Education: GDL, LPC, and your degree
Oliver's education section lists his GDL (Commendation), LPC (Distinction), and BA from Durham (First Class). For solicitors in England and Wales, listing all three is standard if you did the GDL conversion route. If you did the SQE instead, list that.
The grades matter. A Distinction on the LPC or a First from a good university is worth noting. If your grades are solid, include them. If they are average, just list the qualification without the grade and let your experience do the talking.
One detail: Oliver's BA is in History, not Law. That is perfectly normal for a GDL convert and does not need explaining. But his dissertation topic ("land reform and property rights in 19th-century England") neatly connects to his current practice area. If your degree dissertation had any legal angle, mention it.
Skills: practice-specific and system-aware
Oliver's skills list includes "Commercial Property Transactions," "Lease Drafting & Negotiation," "Title Investigation & Land Registry," and "SDLT & Property Tax Awareness." These are practice-specific technical skills, not generic soft skills.
He also includes "Case Management Systems (iManage)." This is a small detail but a useful one. Law firms care about whether you know their systems. If you use iManage, NetDocuments, Aderant, or any other legal technology, include it.
Certifications and professional qualification
Oliver lists his SRA qualification first ("Qualified Solicitor, England & Wales"), which is correct. That goes at the top. He also lists an RICS Commercial Property Certificate as "in progress," which shows he is adding cross-disciplinary knowledge.
Your SRA or BSB qualification should always be the first certification listed. After that, include any specialist qualifications or courses that are relevant to your practice area.
Mistakes lawyers make on their resumes
Not naming deal values. "Advised on commercial property transactions" is meaningless without a value. Was it a 50,000 lease extension or a 28 million development acquisition? The difference matters. If confidentiality is a concern, describe the deal type and approximate value without naming the client.
Hiding the training firm. If you trained at a well-known firm, make it visible. The training contract still carries weight in legal recruitment, especially for lateral hires with under 10 years PQE. Put the firm name in your experience section and mention it in your summary.
Too much detail on early seats. Your training contract should have 1 bullet per seat, maybe 2. By the time you have 5+ years PQE, the training seats should not take up more than 3-4 lines total.
No supervision evidence. From about 3 years PQE, firms expect you to supervise trainees or junior associates. If you do, say how many people you supervise and what kind of work they do under your guidance.

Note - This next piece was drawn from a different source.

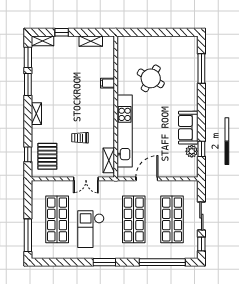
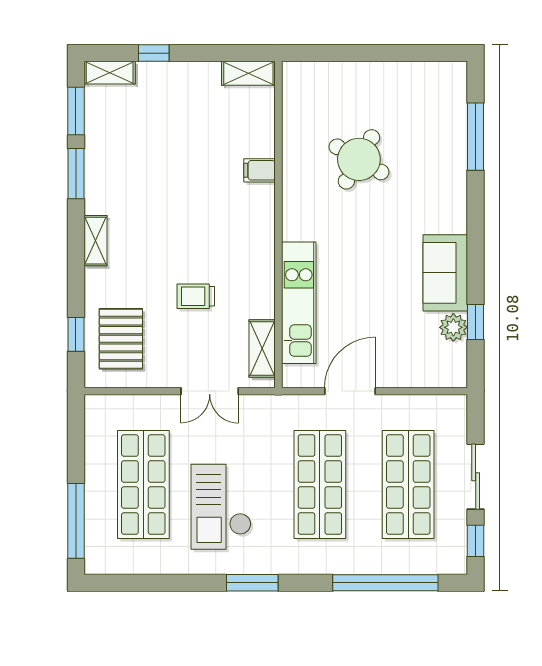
shelving: (91, 41) -> (248, 73), moved
kitchen unit: (125, 131) -> (299, 303), width x0.73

Generic skills. "Excellent communication" and "attention to detail" belong nowhere on a legal CV. Replace them with practice-specific technical skills. Every solicitor needs attention to detail. It is not a differentiator.
One last tip
If you are making a lateral move (like Oliver's move from Slaughter and May to Mishcon), address the reason in your summary or cover letter. Legal recruiters always wonder why someone left a Magic Circle firm. Having a clear narrative ("wanted more client contact and hands-on deal leadership") makes the move look intentional, not like a step down.